The slew of bad headlines began with a CNN report on Sunday, pushing both Biden and Harris’s teams into defensive mode. In a statement, Harris spokesperson Symone Sanders said it was “unfortunate” that “some in the media are focused on gossip—not on the results that the president and the vice president have delivered.” White House officials from Jen Psaki to Ronald Klain issued full-throated defenses of Harris and her office. Biden’s decision to tap former New Orleans mayor Mitch Landrieu to oversee distributing funds in the infrastructure package, as opposed to leaving it in the hands of Transportation Secretary Pete Buttigieg, could be interpreted as a strategic move to shutter speculation that the former presidential hopeful is now being positioned as Biden’s heir apparent following the passage of the $1.2 trillion infrastructure deal. “I think that it is clear that they’re both jockeying to kind of be the Biden heir,” one Democratic lawmaker said. This person added, “It’s unhelpful to Biden.”
“I don’t want to call it uniquely unprepared, but it just seems like the White House was unprepared to take on what it means when you have someone step into a position and make history, but particularly as an African American woman and a Southeast Asian,” said Nina Smith, who has worked for Buttigieg and Stacey Abrams. “When you bring somebody like that onto the ticket, you almost have a responsibility to make sure that they also have the support they need to be successful and operate in that space. And to me, it feels like the folks around Biden, the folks who are in charge, don’t really have a deep understanding of what it takes to protect someone like Kamala Harris who is carrying the weight of history on her shoulders. It is critical to position her in a way that allows her to shine in the way she needs to shine.”
Smith added, “It kind of gives the impression that in the picking of her, it was checking off a box rather than a very intentional move to demonstrate that they appreciate what the Black community has provided to Biden to get him here.”

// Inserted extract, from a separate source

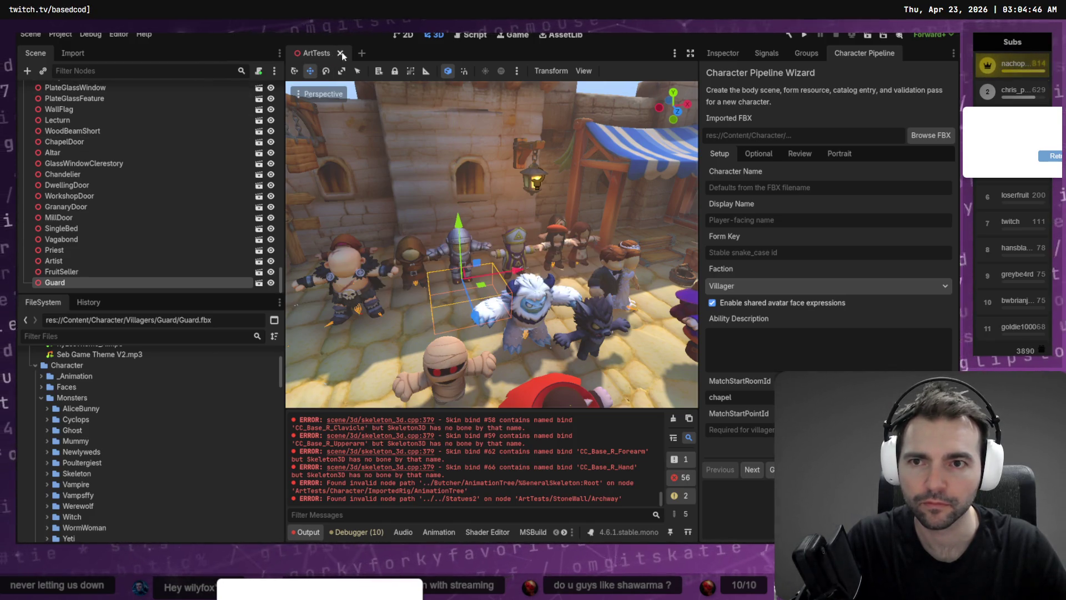
pyautogui.click(341, 53)
# Copy the Town Guard card's sword-and-town-alarm description from the tldraw board and return to Godot
pyautogui.press('ctrl+q')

There is also increasing buzz that Biden may not be destined to be a one-term president, as was once presumed. “I genuinely expect Biden to run again. That’s not just sort of his posturing, but having spoken to very senior advisers of his, he plans to run…I don’t think he thinks there’s any other person right now who can connect with the white working class and the African American community and build a coalition, the Obama coalition, that we’d need to win,” the Democratic lawmaker, who did not endorse Biden in the Democratic presidential primary, said. “I think he feels more of a duty to run.” A George McGovern–level loss is the fear among Democrats as they look to 2024. “The sentiment in the caucus is also that Biden should run because many people think that Buttigieg and Kamala are unelectable and we would basically be handing the presidency to Trump,” the lawmaker added.

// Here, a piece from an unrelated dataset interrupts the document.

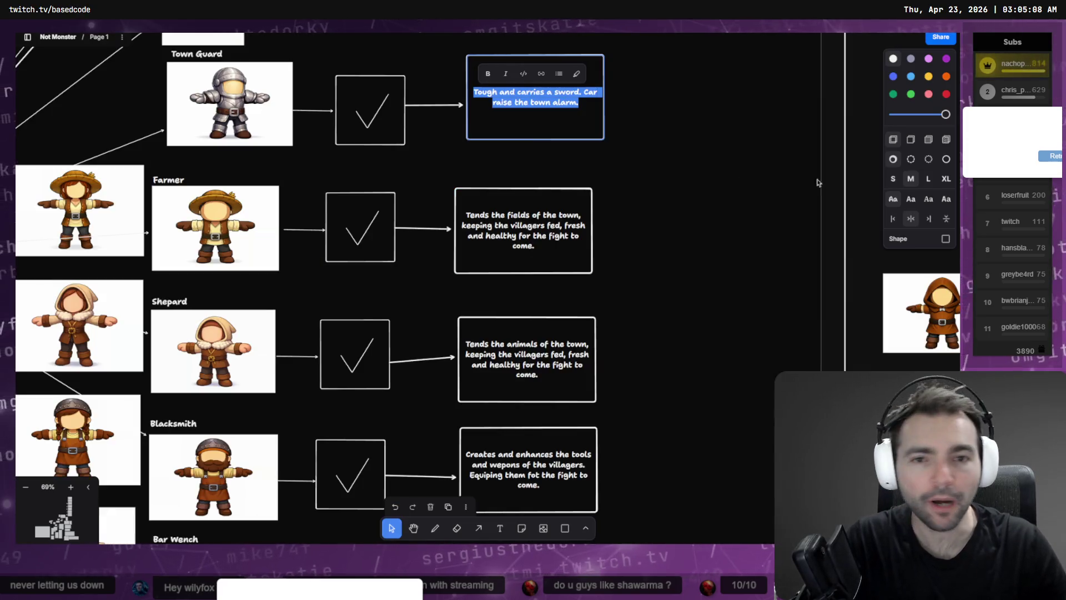
pyautogui.press('alt+space')
pyautogui.press('alt+Tab')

Not even one year into the Biden–Harris presidency, it is early to speculate about 2024. “We have to get through 2022 and it’s just a question of, how deep are the losses? Do we hold? Do we win a few seats? Or is it a bloodbath? And I think 2024 will be a reaction to 2022,” Katz said, adding that the party’s priorities are a bigger concern as the next election cycle approaches. “There’s a disconnect within the Democratic Party of how hard we should be going at this moment.”